Inter-Korean and US-North Korea summitry in 2018 suggests that diplomacy is the present modus operandi for engaging with Pyongyang. Yet, it is not always successful. US Secretary of State Mike Pompeo’s last visit to Pyongyang in July was snubbed by North Korean leader Kim Jong-un, and the US plan for denuclearising the North denounced for its “gangster-like demands”.
On June 12 in Singapore, Washington and Pyongyang pledged to establish new bilateral relations “in accordance with the desire of the peoples of the two countries for peace and prosperity”.
But what such new relations actually will entail remains elusive.
Indeed, North Korean Foreign Minister Ri Yong-ho repeated at the Asean foreign ministers’ meeting in Singapore in early August that Pyongyang had no desire to abandon its nuclear technology.
The present strain in US-North Korea relations raises the question of whether a new phase is about to ensue in the stalemate that has epitomised previous wars of words between Washington and Pyongyang.

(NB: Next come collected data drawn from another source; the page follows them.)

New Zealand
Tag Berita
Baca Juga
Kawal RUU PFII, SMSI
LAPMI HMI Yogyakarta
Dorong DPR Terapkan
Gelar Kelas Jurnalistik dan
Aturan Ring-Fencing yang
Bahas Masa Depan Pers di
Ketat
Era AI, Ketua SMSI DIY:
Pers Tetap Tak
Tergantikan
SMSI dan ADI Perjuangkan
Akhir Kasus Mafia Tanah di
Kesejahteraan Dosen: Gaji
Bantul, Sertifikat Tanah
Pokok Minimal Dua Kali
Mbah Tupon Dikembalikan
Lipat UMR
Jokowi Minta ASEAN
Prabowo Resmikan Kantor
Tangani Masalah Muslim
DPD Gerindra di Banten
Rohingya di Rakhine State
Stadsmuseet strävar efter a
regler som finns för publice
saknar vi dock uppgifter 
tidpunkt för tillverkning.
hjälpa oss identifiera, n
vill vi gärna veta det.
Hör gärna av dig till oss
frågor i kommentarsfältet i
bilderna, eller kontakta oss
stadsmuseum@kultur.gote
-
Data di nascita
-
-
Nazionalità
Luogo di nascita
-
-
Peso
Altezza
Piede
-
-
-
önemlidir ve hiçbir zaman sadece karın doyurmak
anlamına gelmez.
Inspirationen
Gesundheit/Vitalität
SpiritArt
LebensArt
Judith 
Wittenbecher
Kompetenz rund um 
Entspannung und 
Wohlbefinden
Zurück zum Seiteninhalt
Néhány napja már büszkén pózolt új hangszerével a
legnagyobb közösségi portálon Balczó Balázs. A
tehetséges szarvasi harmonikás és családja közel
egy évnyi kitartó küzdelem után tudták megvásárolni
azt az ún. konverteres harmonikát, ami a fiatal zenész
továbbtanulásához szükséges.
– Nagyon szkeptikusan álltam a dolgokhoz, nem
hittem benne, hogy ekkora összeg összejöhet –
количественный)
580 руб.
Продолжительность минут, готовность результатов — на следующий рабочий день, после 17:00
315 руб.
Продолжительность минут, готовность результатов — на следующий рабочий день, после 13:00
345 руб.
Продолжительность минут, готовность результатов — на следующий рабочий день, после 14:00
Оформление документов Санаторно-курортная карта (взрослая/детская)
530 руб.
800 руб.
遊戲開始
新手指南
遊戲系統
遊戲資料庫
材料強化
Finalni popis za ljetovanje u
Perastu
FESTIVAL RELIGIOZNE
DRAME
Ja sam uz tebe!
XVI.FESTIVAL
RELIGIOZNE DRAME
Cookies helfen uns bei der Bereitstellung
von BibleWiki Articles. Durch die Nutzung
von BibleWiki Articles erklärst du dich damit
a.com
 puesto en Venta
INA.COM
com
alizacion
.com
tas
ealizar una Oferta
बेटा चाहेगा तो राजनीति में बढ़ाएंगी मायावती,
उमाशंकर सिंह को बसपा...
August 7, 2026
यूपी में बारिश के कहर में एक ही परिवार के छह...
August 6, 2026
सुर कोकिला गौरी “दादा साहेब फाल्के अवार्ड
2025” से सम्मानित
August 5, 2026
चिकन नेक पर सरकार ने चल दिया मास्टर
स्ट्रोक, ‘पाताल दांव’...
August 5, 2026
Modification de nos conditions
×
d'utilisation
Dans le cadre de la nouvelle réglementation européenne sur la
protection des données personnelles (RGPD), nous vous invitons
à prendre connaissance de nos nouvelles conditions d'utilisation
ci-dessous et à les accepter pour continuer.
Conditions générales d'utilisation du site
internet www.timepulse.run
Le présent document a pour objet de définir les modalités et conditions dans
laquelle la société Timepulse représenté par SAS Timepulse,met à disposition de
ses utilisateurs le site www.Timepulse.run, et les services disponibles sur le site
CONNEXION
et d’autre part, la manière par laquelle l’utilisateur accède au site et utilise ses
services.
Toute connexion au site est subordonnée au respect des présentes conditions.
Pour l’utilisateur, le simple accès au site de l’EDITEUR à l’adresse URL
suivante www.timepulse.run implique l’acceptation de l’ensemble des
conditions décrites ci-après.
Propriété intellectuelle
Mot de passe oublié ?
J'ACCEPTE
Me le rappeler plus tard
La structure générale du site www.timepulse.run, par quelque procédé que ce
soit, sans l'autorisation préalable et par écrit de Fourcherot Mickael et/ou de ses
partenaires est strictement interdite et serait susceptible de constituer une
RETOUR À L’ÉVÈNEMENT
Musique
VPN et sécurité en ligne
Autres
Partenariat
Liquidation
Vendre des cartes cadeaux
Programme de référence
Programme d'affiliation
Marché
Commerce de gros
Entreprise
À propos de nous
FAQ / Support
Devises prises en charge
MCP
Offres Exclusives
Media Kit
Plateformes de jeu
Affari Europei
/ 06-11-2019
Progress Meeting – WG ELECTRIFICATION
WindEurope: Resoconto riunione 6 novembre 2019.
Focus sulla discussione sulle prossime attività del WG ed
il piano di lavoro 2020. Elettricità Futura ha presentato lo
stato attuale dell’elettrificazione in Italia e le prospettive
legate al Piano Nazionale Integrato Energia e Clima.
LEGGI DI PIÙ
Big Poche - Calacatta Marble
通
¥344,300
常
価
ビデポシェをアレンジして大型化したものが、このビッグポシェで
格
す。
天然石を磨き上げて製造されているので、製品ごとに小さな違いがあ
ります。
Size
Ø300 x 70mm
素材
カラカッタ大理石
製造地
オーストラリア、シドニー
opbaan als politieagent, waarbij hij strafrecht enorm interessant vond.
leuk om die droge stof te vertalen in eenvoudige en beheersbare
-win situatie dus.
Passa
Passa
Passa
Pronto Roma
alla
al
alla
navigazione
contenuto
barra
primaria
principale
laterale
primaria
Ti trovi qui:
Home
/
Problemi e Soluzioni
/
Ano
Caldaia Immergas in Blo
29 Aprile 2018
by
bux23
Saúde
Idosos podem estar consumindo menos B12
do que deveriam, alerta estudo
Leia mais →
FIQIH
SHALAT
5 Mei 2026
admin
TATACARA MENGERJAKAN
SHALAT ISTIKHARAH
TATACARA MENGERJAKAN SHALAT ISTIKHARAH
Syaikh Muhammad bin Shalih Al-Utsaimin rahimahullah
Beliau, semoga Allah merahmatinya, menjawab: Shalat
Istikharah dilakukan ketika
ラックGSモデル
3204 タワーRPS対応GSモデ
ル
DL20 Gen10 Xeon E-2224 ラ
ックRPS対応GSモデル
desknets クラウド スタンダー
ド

Enter President Moon, whose decision to host his third meeting with Kim is not simply a formality of fulfilling the Panmunjom Declaration.
Moon, in his Liberation Day speech on August 15, stressed the importance of “taking responsibility for our fate ourselves”, emphasising that South Koreans are “the protagonists in Korean peninsula-related issues” and that, crucially, “developments in inter-Korean relations are not the by-effects of progress in the relationship between the North and the United States”.
Moon understandably wishes to be in the driver’s seat to gain traction on the issue of North Korea – including, but not limited to, talks on its nuclear programme, which seem to have stagnated in recent months.